*What you are asked to do*
Give only the number of lines in these records that contain the word "invasive".

*Listed entries*

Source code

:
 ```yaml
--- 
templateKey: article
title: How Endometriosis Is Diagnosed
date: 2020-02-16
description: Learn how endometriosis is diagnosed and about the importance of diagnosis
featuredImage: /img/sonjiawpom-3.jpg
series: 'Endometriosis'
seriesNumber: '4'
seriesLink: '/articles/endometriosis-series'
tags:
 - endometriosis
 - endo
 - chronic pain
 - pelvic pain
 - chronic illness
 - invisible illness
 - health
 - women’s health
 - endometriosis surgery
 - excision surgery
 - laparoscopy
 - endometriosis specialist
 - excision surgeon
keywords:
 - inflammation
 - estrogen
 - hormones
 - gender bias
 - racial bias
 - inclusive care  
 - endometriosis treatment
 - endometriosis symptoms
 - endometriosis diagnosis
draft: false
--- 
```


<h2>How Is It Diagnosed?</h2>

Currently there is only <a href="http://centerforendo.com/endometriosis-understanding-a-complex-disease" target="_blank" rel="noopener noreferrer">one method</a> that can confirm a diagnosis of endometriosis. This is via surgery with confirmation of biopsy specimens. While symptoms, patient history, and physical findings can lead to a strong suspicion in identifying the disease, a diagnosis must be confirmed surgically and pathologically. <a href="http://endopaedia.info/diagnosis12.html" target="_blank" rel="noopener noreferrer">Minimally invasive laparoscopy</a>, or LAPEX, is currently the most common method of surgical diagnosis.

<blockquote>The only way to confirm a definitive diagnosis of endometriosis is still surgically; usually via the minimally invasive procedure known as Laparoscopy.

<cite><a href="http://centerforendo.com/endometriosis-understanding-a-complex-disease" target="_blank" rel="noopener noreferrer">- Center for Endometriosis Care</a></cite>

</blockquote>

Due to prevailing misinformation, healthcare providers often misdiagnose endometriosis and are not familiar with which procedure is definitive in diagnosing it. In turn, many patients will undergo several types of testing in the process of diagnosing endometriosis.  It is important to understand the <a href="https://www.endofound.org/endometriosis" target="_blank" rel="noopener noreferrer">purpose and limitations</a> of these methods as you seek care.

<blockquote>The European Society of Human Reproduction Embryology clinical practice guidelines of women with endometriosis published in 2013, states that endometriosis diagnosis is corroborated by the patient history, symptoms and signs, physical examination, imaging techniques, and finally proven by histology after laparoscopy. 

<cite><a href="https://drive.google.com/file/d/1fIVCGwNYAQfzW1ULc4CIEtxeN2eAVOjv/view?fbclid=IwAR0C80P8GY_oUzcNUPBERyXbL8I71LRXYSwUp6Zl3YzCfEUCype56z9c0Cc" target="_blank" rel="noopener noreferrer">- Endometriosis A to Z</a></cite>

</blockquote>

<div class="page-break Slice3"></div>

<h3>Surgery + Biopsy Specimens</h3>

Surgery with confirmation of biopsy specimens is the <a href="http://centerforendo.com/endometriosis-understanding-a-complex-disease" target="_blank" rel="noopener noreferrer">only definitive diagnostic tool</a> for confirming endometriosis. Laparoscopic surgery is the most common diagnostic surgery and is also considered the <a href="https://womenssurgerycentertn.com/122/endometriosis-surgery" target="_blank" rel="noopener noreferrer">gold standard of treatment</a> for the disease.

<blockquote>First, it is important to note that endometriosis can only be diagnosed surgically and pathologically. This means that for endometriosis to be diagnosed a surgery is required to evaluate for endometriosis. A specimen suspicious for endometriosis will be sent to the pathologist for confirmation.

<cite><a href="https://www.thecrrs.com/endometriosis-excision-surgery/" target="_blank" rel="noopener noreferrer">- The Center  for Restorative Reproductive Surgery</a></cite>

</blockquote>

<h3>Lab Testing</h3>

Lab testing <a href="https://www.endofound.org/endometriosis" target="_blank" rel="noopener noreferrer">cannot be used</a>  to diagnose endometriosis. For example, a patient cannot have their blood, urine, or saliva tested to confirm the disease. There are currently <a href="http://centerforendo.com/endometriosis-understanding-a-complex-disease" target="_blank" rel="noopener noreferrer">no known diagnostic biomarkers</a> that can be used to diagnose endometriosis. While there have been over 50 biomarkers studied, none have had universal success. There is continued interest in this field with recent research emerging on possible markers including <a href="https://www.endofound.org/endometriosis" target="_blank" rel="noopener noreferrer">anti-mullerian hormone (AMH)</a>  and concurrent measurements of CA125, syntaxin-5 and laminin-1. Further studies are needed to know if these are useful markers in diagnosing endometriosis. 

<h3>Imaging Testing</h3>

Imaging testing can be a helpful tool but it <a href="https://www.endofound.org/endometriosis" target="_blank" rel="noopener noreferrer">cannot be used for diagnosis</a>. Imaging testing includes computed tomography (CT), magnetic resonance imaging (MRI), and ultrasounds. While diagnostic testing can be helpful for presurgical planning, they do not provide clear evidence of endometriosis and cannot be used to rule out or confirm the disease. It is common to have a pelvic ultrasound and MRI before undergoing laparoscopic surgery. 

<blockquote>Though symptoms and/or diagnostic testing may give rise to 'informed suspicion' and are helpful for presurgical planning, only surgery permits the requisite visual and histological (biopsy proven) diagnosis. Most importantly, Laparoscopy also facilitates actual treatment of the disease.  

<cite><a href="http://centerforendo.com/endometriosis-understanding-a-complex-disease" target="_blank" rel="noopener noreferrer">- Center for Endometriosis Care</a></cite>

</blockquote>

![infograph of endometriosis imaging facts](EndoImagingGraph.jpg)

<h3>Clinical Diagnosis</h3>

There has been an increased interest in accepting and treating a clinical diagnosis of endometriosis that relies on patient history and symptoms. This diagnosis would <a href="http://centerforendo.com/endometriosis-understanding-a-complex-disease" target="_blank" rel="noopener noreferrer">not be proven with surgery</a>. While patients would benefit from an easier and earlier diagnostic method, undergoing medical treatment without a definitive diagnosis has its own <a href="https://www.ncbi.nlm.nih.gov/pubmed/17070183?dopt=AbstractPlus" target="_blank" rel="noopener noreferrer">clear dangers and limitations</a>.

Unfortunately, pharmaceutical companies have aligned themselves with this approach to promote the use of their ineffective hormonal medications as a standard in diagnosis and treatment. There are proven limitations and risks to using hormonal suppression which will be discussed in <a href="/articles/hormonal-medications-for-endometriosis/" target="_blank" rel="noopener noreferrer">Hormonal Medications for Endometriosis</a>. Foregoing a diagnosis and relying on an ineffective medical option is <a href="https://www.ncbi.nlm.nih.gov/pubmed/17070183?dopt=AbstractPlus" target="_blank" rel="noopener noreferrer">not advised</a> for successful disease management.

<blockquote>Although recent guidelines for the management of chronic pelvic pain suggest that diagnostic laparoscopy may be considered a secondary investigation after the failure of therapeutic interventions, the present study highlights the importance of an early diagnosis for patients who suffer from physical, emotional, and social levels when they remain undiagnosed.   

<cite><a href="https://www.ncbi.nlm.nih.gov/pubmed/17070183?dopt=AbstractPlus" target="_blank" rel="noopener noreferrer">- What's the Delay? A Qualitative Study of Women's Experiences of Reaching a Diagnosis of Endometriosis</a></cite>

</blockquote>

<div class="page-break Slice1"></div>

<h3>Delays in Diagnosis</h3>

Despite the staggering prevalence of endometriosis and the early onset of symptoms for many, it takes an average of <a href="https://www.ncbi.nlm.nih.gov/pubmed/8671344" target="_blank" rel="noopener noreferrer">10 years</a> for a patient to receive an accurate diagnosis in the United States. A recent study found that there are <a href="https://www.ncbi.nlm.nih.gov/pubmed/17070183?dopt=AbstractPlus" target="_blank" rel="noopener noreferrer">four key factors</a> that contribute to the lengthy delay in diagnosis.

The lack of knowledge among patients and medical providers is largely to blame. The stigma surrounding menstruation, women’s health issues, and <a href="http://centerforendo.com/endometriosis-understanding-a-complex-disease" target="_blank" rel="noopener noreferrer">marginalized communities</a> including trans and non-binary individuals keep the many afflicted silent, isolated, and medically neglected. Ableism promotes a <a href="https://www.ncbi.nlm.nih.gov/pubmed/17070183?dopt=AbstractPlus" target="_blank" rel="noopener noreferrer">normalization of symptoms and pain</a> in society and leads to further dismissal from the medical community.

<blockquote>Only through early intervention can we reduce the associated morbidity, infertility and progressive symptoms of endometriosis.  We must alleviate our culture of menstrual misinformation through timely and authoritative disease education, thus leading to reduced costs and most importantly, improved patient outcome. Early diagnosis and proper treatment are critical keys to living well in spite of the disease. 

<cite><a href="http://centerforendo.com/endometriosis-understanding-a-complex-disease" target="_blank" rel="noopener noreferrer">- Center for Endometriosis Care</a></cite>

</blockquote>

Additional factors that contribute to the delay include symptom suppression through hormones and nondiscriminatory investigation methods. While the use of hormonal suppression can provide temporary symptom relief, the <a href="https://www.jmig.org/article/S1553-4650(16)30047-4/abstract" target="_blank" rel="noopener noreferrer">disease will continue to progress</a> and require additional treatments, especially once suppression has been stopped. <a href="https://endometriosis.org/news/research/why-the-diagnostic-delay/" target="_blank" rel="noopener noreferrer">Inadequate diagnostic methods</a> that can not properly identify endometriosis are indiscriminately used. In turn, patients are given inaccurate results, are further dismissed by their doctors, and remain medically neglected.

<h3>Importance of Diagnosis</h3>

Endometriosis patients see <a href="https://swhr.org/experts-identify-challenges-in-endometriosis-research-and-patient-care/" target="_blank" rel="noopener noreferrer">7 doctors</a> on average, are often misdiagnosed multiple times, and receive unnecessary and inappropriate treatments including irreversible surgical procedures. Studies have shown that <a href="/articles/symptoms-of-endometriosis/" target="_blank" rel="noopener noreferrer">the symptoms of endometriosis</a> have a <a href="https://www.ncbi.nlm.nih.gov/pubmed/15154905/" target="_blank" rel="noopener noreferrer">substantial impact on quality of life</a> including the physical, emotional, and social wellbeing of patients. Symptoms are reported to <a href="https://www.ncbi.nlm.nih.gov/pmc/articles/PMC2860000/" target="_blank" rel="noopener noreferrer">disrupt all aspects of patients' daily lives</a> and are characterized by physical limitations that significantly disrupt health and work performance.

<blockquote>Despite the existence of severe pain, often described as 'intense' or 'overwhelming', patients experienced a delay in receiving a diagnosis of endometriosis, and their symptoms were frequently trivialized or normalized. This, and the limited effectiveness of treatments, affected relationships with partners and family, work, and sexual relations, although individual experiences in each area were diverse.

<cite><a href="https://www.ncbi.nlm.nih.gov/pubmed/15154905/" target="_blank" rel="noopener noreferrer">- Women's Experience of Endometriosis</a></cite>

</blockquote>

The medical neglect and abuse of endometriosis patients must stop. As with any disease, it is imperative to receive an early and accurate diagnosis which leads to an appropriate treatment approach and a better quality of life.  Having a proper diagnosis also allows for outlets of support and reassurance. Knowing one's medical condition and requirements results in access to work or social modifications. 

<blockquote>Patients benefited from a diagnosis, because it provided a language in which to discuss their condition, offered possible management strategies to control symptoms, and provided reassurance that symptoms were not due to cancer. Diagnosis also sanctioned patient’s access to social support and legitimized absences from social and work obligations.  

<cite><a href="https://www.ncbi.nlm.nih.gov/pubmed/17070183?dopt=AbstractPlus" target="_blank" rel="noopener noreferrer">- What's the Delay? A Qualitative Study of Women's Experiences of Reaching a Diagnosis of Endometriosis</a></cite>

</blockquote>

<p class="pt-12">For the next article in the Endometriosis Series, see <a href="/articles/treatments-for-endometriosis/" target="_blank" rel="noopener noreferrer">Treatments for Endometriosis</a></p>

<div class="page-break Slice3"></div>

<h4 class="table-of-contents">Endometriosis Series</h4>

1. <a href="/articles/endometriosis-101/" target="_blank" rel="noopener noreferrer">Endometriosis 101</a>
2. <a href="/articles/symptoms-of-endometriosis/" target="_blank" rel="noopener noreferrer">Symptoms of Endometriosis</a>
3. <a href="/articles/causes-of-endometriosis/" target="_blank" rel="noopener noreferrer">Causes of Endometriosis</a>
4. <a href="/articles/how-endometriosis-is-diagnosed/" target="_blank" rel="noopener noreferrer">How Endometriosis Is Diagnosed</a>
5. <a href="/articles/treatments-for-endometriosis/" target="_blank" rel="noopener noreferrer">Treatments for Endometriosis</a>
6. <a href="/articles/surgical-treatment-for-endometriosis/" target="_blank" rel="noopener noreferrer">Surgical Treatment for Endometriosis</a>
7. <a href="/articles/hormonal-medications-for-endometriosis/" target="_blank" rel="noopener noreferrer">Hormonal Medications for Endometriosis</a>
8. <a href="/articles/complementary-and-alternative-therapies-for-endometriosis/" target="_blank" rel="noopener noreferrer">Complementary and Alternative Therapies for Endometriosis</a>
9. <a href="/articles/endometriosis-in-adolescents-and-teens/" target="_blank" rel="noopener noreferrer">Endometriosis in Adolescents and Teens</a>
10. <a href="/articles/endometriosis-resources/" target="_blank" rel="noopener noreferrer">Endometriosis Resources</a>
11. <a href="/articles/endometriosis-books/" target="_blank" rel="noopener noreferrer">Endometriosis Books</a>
==
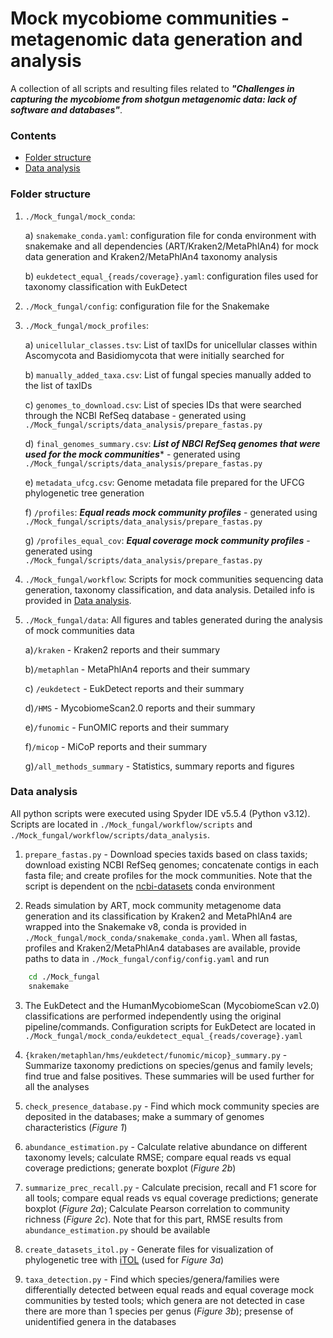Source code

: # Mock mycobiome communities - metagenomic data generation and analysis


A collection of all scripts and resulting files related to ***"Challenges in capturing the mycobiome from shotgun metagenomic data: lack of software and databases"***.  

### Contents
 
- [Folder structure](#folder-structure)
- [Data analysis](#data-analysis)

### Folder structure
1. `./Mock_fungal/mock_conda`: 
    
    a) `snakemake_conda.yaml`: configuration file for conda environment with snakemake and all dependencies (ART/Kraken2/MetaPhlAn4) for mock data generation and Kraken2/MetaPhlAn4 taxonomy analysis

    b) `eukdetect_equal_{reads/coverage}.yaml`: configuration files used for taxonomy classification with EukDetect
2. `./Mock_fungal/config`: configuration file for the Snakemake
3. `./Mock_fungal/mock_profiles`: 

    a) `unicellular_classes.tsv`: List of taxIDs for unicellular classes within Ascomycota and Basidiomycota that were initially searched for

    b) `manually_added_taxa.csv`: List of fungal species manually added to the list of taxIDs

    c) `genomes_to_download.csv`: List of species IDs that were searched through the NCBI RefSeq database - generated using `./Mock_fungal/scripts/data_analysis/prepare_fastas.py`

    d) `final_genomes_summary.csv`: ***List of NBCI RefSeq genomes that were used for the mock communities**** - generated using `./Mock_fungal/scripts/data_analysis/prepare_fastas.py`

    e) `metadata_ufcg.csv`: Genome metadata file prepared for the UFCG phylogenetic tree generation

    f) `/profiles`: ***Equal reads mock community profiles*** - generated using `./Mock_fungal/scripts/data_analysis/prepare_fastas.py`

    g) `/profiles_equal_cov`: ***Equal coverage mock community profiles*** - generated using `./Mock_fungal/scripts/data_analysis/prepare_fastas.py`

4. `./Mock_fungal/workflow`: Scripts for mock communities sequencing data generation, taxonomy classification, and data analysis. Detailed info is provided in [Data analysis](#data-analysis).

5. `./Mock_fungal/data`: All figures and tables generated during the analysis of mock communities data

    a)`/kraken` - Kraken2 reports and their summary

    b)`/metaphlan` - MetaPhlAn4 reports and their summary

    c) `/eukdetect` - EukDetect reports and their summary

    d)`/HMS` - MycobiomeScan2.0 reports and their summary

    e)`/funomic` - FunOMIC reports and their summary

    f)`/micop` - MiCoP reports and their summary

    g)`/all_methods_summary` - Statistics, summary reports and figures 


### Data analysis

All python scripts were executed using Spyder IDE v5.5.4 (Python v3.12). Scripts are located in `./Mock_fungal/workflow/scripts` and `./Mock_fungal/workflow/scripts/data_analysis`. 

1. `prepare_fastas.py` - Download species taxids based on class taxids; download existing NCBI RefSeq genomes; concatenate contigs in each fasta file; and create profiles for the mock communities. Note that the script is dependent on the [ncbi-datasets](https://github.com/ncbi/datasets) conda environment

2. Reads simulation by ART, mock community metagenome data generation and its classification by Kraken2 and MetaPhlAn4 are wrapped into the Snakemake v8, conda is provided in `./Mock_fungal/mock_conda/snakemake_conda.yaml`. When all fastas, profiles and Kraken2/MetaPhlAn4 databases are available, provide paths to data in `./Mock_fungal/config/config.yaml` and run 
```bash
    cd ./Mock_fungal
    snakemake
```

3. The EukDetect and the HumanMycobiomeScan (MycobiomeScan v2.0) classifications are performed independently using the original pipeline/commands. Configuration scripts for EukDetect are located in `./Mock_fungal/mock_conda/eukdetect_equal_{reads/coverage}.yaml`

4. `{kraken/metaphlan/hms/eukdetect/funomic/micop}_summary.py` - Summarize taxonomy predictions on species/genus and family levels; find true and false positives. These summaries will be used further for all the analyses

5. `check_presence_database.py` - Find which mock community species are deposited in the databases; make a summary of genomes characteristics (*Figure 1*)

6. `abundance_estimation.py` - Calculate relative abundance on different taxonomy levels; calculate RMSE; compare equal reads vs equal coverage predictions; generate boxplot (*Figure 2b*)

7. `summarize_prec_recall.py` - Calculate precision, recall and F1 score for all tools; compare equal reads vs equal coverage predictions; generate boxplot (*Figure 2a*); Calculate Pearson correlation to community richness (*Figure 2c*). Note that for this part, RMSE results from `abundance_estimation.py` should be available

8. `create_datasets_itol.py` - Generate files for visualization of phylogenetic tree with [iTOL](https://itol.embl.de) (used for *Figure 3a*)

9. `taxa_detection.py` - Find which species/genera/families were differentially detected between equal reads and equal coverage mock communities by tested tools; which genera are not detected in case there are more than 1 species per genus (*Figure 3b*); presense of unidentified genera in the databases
==
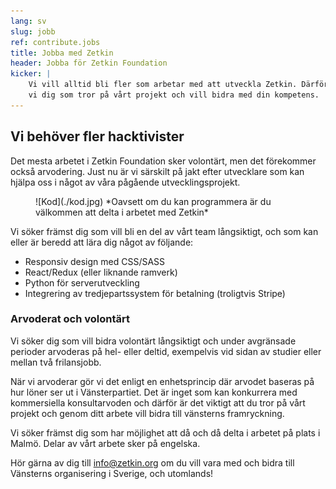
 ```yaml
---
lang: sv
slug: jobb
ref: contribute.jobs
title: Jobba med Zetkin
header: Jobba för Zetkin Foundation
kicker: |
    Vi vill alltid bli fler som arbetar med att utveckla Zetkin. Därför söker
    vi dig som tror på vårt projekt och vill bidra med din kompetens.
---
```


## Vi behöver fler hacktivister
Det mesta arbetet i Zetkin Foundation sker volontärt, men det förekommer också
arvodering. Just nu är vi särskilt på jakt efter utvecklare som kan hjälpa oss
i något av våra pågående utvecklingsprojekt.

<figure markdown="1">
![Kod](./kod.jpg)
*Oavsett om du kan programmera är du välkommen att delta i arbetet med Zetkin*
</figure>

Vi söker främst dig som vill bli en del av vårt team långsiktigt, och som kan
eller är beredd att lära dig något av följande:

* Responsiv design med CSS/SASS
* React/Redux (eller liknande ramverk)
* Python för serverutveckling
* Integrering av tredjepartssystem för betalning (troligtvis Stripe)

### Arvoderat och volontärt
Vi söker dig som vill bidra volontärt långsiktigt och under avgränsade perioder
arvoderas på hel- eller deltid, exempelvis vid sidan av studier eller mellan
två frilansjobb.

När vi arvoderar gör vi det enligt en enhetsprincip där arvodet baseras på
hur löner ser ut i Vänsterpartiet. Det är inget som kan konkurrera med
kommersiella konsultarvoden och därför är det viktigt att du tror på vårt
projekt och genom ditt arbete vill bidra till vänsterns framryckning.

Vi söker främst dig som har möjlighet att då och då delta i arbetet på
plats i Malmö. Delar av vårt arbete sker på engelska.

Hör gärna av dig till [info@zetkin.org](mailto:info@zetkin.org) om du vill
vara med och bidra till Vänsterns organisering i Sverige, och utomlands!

*Exercise result*
2